[Dataset entries]
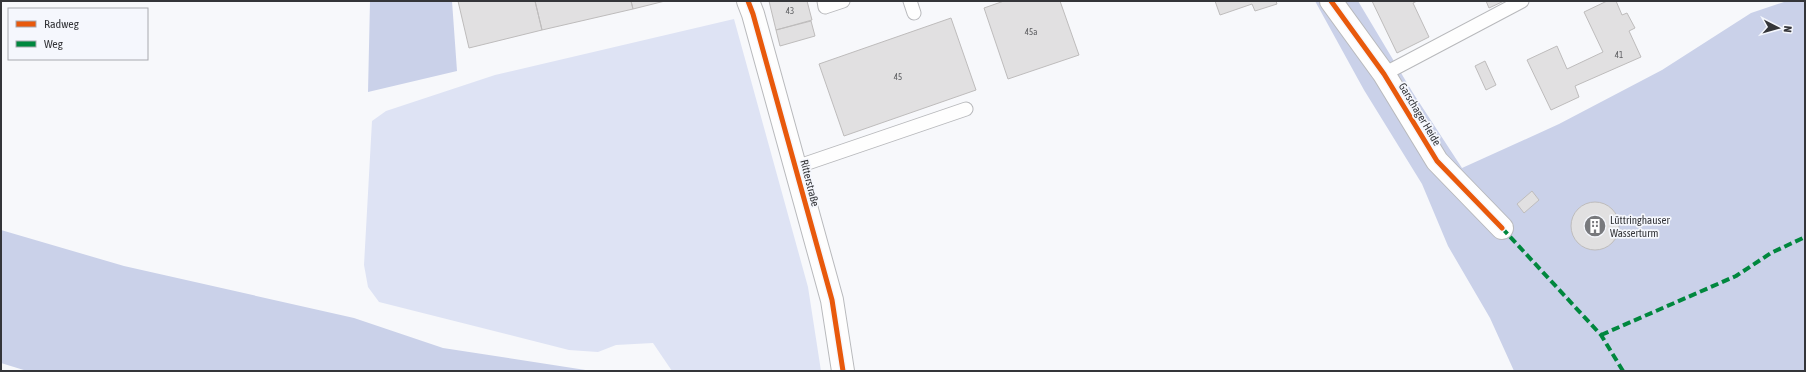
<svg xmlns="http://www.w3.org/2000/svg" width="1806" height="372" viewBox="0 0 1806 372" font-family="'Asap Condensed',sans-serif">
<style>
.green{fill:#dee3f4}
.forest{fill:#cad1e9}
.building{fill:#e1e0e1;stroke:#bebcbc}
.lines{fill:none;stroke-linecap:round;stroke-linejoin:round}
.service-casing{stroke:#b8b9bc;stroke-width:15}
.minor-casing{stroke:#b8b9bc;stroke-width:24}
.service{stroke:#fefefe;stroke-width:13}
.minor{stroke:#fefefe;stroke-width:22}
.quiet{stroke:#00873e;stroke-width:4;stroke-dasharray:8 4;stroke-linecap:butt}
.cycleway-casing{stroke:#f5f7fd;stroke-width:8}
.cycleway{stroke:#e8590c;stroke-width:5}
.labels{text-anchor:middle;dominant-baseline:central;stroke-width:3.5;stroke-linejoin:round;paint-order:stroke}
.number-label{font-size:9px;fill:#606164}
.street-label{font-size:11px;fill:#343539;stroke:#f5f7fd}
.poi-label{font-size:11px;fill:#343539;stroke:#f5f7fd;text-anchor:start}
</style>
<rect width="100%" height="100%" fill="#f7f8fb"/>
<path class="green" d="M734 19 808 287 821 371H672L653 343 616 345 598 352 569 350 379 302 368 287 364 265 372 121 386 111 495 75Z"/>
<path class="forest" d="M370 1H452L457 71 368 92Z
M1315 1H1358L1413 93 1462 168 1559 124 1662 70 1751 13 1787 1H1805V371H1514L1490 318 1448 246 1422 184 1364 90Z
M1 230 124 266 354 318 443 348 592 371H27L1 363Z"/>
<path class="building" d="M458 1H535L542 30 469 48Z
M535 1H631L633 9 542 30Z
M631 1H665L633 9Z
M769 1H807L812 20 776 30Z
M1004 1H1060L1079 55 1008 79 984 8Z
M1215 1H1276L1277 4 1255 11 1252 4 1220 15Z
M1372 1H1417L1413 3 1429 37 1397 53Z
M1486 1H1504L1489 8Z
M1607 1H1616L1622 15 1627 13 1635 28 1629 31 1641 57 1575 86 1579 97 1551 110 1527 60 1557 46 1567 69 1603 52 1584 12Z
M951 18 976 90 844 136 819 64Z
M811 21 815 36 780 46 776 30Z
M1485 61 1496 85 1486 90 1475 66Z
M1532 191 1539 200 1524 213 1517 204Z
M1571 226a24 24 0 1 1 48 0a24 24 0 1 1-48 0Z"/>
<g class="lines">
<g class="service-casing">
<path id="service" d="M824 1 825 7 843 1
M910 1 914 13
M1384 74 1522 1
M796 167 966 109"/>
</g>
<g class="minor-casing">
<path id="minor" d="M748 1 753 14 832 300 843 371
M1331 1 1384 74 1437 161 1502 228"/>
</g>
<use href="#service" class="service"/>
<use href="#minor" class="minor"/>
<path class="quiet" d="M1502 228 1601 335 1623 371
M1601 335 1736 276 1771 253 1805 237"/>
<g class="cycleway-casing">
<path id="cycleway" d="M748 1 753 14 832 300 843 371
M1331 1 1384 74 1437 161 1502 228"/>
</g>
<use href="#cycleway" class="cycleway"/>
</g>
<defs>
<g id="building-disc" transform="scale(1.15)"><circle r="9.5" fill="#78797d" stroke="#f5f7fd"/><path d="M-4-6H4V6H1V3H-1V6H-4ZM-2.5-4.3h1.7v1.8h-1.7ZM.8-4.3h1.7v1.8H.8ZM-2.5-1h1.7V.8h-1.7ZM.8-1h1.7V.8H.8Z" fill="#fff"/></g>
</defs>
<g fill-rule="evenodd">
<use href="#building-disc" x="1595" y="226"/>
</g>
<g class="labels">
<g class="number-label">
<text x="790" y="11">43</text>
<text x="1031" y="32">45a</text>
<text x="1619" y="55">41</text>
<text x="898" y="77">45</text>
</g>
<g class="street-label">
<text transform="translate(1420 114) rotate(59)">Garschager Heide</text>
<text transform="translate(810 183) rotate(76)">Ritterstraße</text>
</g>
<g class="poi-label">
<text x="1610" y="220">Lüttringhauser<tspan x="1610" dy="13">Wasserturm</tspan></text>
</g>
</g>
<rect width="1806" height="372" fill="none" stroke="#343539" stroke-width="4"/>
<rect x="8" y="8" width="140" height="52" fill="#f5f7fd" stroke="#a8a9af"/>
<rect x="16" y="21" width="20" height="6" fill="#e8590c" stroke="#a8a9af"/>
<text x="44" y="28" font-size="12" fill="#343539">Radweg</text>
<rect x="16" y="41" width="20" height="6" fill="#00873e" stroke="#a8a9af"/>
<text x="44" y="48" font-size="12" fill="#343539">Weg</text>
<g transform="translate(1778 28) rotate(96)" stroke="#f5f7fd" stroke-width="3" paint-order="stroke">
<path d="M0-3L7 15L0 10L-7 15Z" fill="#343539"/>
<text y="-6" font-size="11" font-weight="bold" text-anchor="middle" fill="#343539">N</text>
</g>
</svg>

Exercise: Pick from the records each line that contains the word "lines" and show it.

Exercise output:
.lines{fill:none;stroke-linecap:round;stroke-linejoin:round}
<g class="lines">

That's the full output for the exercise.